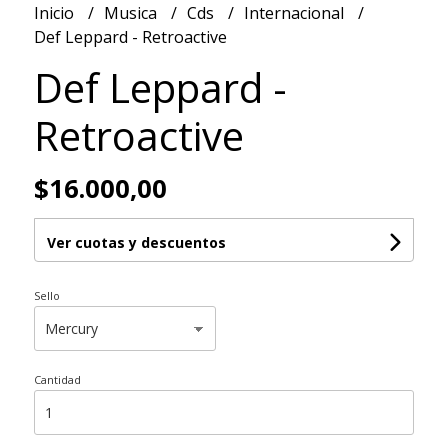
Inicio
Musica
Cds
Internacional
Def Leppard - Retroactive
Def Leppard -
Retroactive
$16.000,00
Ver cuotas y descuentos
Sello
Cantidad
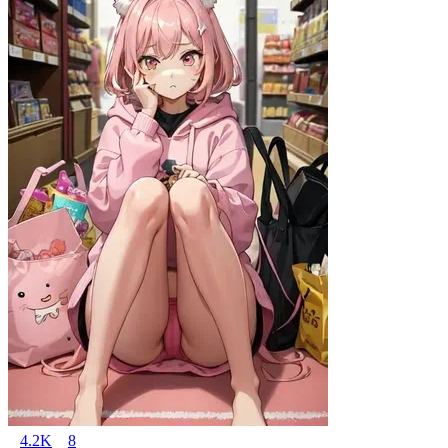
4.2K
8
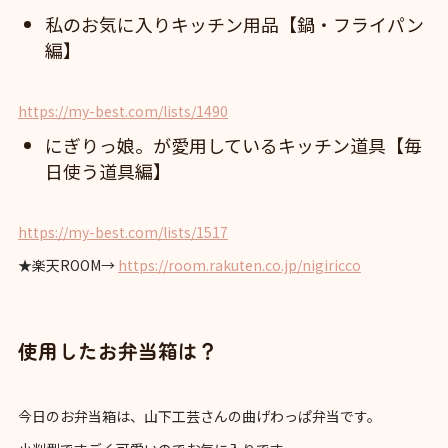
私のお気に入りキッチン用品【鍋・フライパン
編】
https://my-best.com/lists/1490
にぎりっ娘。が愛用しているキッチン道具【毎
日使う道具編】
https://my-best.com/lists/1517
★楽天ROOM→
https://room.rakuten.co.jp/nigiricco
使用したお弁当箱は？
今日のお弁当箱は、山下工芸さんの曲げわっぱ弁当です。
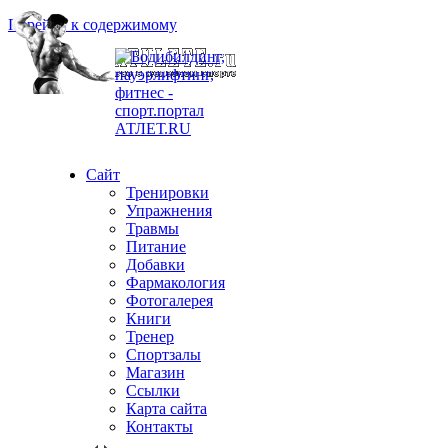
Перейти к содержимому
Сайт
Тренировки
Упражнения
Травмы
Питание
Добавки
Фармакология
Фотогалерея
Книги
Тренер
Спортзалы
Магазин
Ссылки
Карта сайта
Контакты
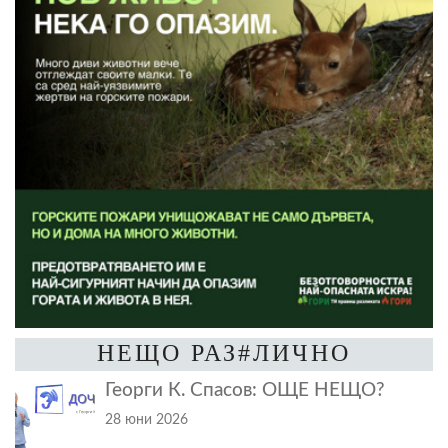
НЕЩО РАЗ#ЛИЧНО
Георги К. Спасов: ОЩЕ НЕЩО?
28 юни 2026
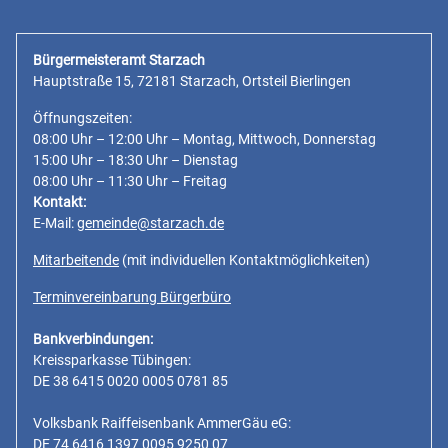
Bürgermeisteramt Starzach
Hauptstraße 15, 72181 Starzach, Ortsteil Bierlingen
Öffnungszeiten:
08:00 Uhr – 12:00 Uhr – Montag, Mittwoch, Donnerstag
15:00 Uhr – 18:30 Uhr – Dienstag
08:00 Uhr – 11:30 Uhr – Freitag
Kontakt:
E-Mail:
gemeinde@starzach.de
Mitarbeitende
(mit individuellen Kontaktmöglichkeiten)
Terminvereinbarung Bürgerbüro
Bankverbindungen:
Kreissparkasse Tübingen:
DE 38 6415 0020 0005 0781 85
Volksbank Raiffeisenbank AmmerGäu eG:
DE 74 6416 1397 0095 9250 07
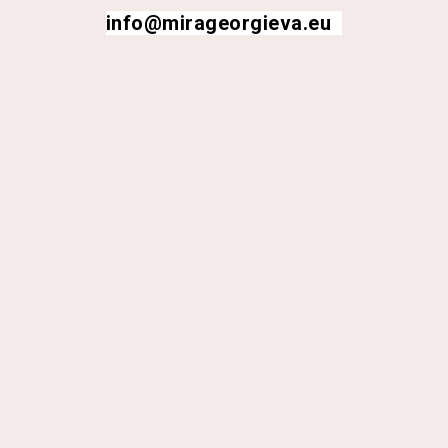
info@mirageorgieva.eu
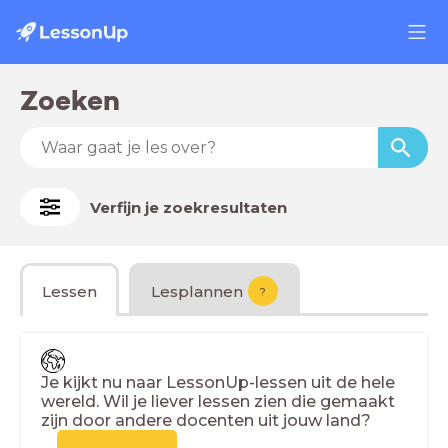
Zoeken
Verfijn je zoekresultaten
Lessen
Lesplannen
?
Je kijkt nu naar LessonUp-lessen uit de hele
wereld. Wil je liever lessen zien die gemaakt
zijn door andere docenten uit jouw land?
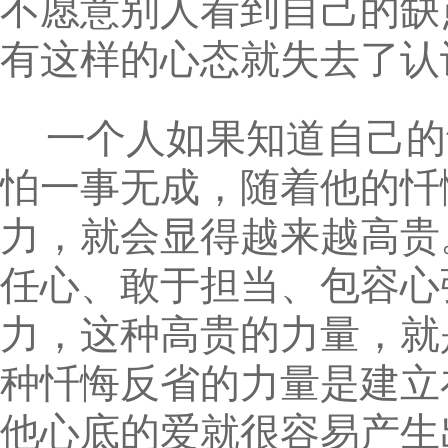
不愿意别人看到自己的缺
有这样的心态就失去了认
一个人如果知道自己的
怕一事无成，随着他的忏
力，就会显得越来越高贵
任心、敢于担当、包容心
力，这种高贵的力量，就
种忏悔反省的力量是建立
他心底的爱就很容易产生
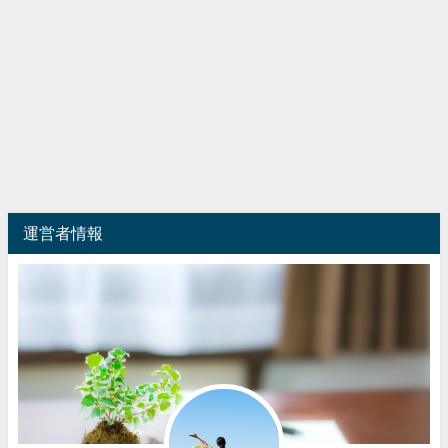
運営者情報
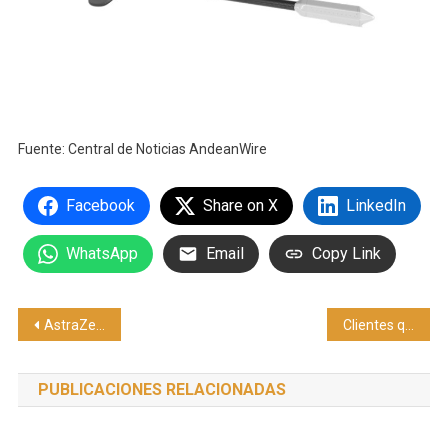
Fuente: Central de Noticias AndeanWire
Facebook
Share on X
LinkedIn
WhatsApp
Email
Copy Link
Navegación
AstraZeneca y OMP muestran planificación a la velocidad del cambio en Gartner Supply Chain Symposium/Xpo™
Clientes que preguntan todo pero no compran en México es más común de lo que crees
de
PUBLICACIONES RELACIONADAS
entradas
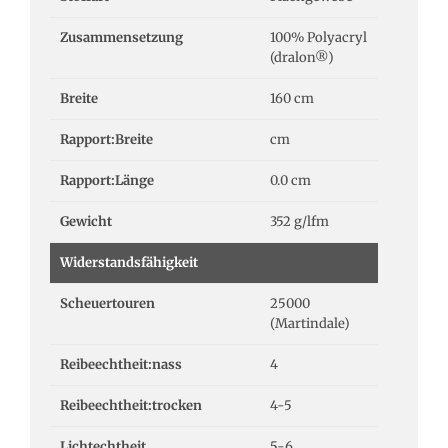
Zusammensetzung
100% Polyacryl
(dralon®)
Breite
160 cm
Rapport:Breite
cm
Rapport:Länge
0.0 cm
Gewicht
352 g/lfm
Widerstandsfähigkeit
Scheuertouren
25000
(Martindale)
Reibeechtheit:nass
4
Reibeechtheit:trocken
4-5
Lichtechtheit
5-6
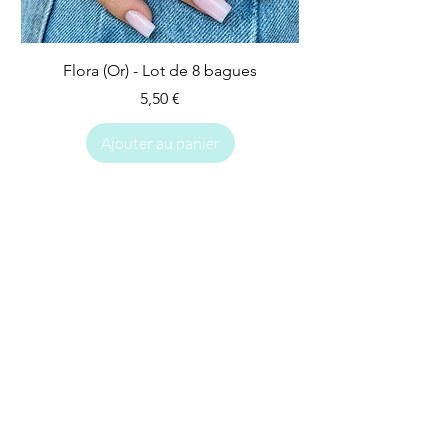
Flora (Or) - Lot de 8 bagues
Prix
5,50 €
Ajouter au panier
IMPARFAIT
IMPARFAIT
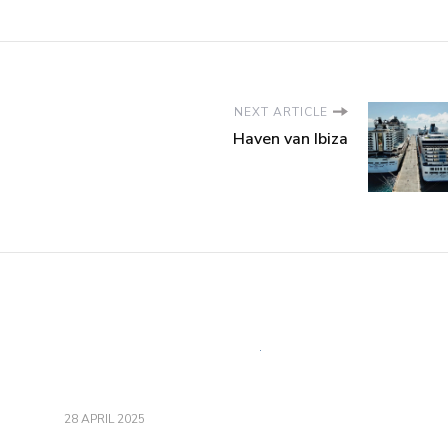
NEXT ARTICLE
Haven van Ibiza
28 APRIL 2025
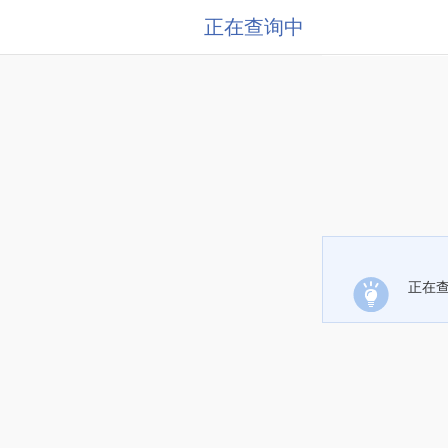
正在查询中
正在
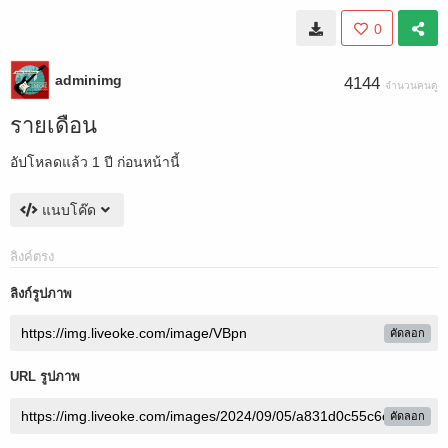
0
adminimg
4144
จำนวนคนดู
รายเดือน
อัปโหลดแล้ว
1 ปี ก่อนหน้านี้
แนบโค๊ด
ลิงค์ตรง
ลิงก์รูปภาพ
คัดลอก
URL รูปภาพ
คัดลอก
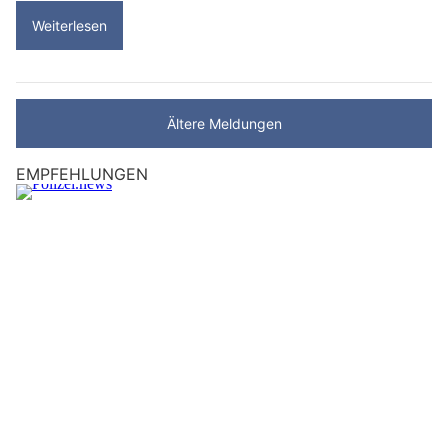
Weiterlesen
Ältere Meldungen
EMPFEHLUNGEN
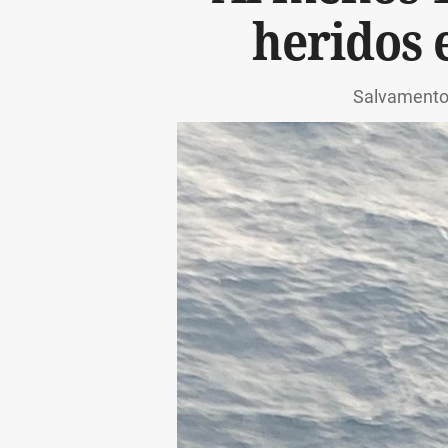
heridos 
Salvamento 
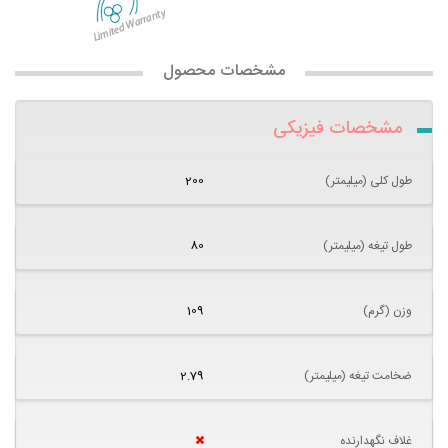
مشخصات محصول
مشخصات فیزیکی
طول کلی (میلیمتر)
200
طول تیغه (میلیمتر)
80
وزن (گرم)
109
ضخامت تیغه (میلیمتر)
2.79
غلاف نگهدارنده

# TASK ITEM
Reproduce the data above verbatim, minus any images.

# RESPONSE TO THIS EXERCISE
Inicio
Musica
Cds
Internacional
Def Leppard - Retroactive
Def Leppard -
Retroactive
$16.000,00
Ver cuotas y descuentos
Sello
Cantidad
4.2K
8
私のお気に入りキッチン用品【鍋・フライパン
編】
https://my-best.com/lists/1490
にぎりっ娘。が愛用しているキッチン道具【毎
日使う道具編】
https://my-best.com/lists/1517
★楽天ROOM→
https://room.rakuten.co.jp/nigiricco
使用したお弁当箱は？
今日のお弁当箱は、山下工芸さんの曲げわっぱ弁当です。
Перейти к содержимому
Сайт
Тренировки
Упражнения
Травмы
Питание
Добавки
Фармакология
Фотогалерея
Книги
Тренер
Спортзалы
Магазин
Ссылки
Карта сайта
Контакты
НЕЩО РАЗ#ЛИЧНО
Георги К. Спасов: ОЩЕ НЕЩО?
28 юни 2026
Bürgermeisteramt Starzach
Hauptstraße 15, 72181 Starzach, Ortsteil Bierlingen
Öffnungszeiten:
08:00 Uhr – 12:00 Uhr – Montag, Mittwoch, Donnerstag
15:00 Uhr – 18:30 Uhr – Dienstag
08:00 Uhr – 11:30 Uhr – Freitag
Kontakt:
E-Mail:
gemeinde@starzach.de
Mitarbeitende
(mit individuellen Kontaktmöglichkeiten)
Terminvereinbarung Bürgerbüro
Bankverbindungen:
Kreissparkasse Tübingen:
DE 38 6415 0020 0005 0781 85
Volksbank Raiffeisenbank AmmerGäu eG:
DE 74 6416 1397 0095 9250 07
info@mirageorgieva.eu
Zoeken
Verfijn je zoekresultaten
Lessen
Lesplannen
?
Je kijkt nu naar LessonUp-lessen uit de hele
wereld. Wil je liever lessen zien die gemaakt
zijn door andere docenten uit jouw land?
不愿意别人看到自己的缺
有这样的心态就失去了认
一个人如果知道自己的
怕一事无成，随着他的忏
力，就会显得越来越高贵
任心、敢于担当、包容心
力，这种高贵的力量，就
种忏悔反省的力量是建立
他心底的爱就很容易产生
運営者情報
Fuente: Central de Noticias AndeanWire
Facebook
Share on X
LinkedIn
WhatsApp
Email
Copy Link
Navegación
AstraZeneca y OMP muestran planificación a la velocidad del cambio en Gartner Supply Chain Symposium/Xpo™
Clientes que preguntan todo pero no compran en México es más común de lo que crees
de
PUBLICACIONES RELACIONADAS
entradas
Zusammensetzung
100% Polyacryl
(dralon®)
Breite
160 cm
Rapport:Breite
cm
Rapport:Länge
0.0 cm
Gewicht
352 g/lfm
Widerstandsfähigkeit
Scheuertouren
25000
(Martindale)
Reibeechtheit:nass
4
Reibeechtheit:trocken
4-5
Lichtechtheit
5-6
Flora (Or) - Lot de 8 bagues
Prix
5,50 €
Ajouter au panier
IMPARFAIT
IMPARFAIT
NEXT ARTICLE
Haven van Ibiza
28 APRIL 2025
正在查询中
正在
0
adminimg
4144
จำนวนคนดู
รายเดือน
อัปโหลดแล้ว
1 ปี ก่อนหน้านี้
แนบโค๊ด
ลิงค์ตรง
ลิงก์รูปภาพ
คัดลอก
URL รูปภาพ
คัดลอก
Weiterlesen
Ältere Meldungen
EMPFEHLUNGEN
heridos 
Salvamento 
مشخصات محصول
مشخصات فیزیکی
طول کلی (میلیمتر)
200
طول تیغه (میلیمتر)
80
وزن (گرم)
109
ضخامت تیغه (میلیمتر)
2.79
غلاف نگهدارنده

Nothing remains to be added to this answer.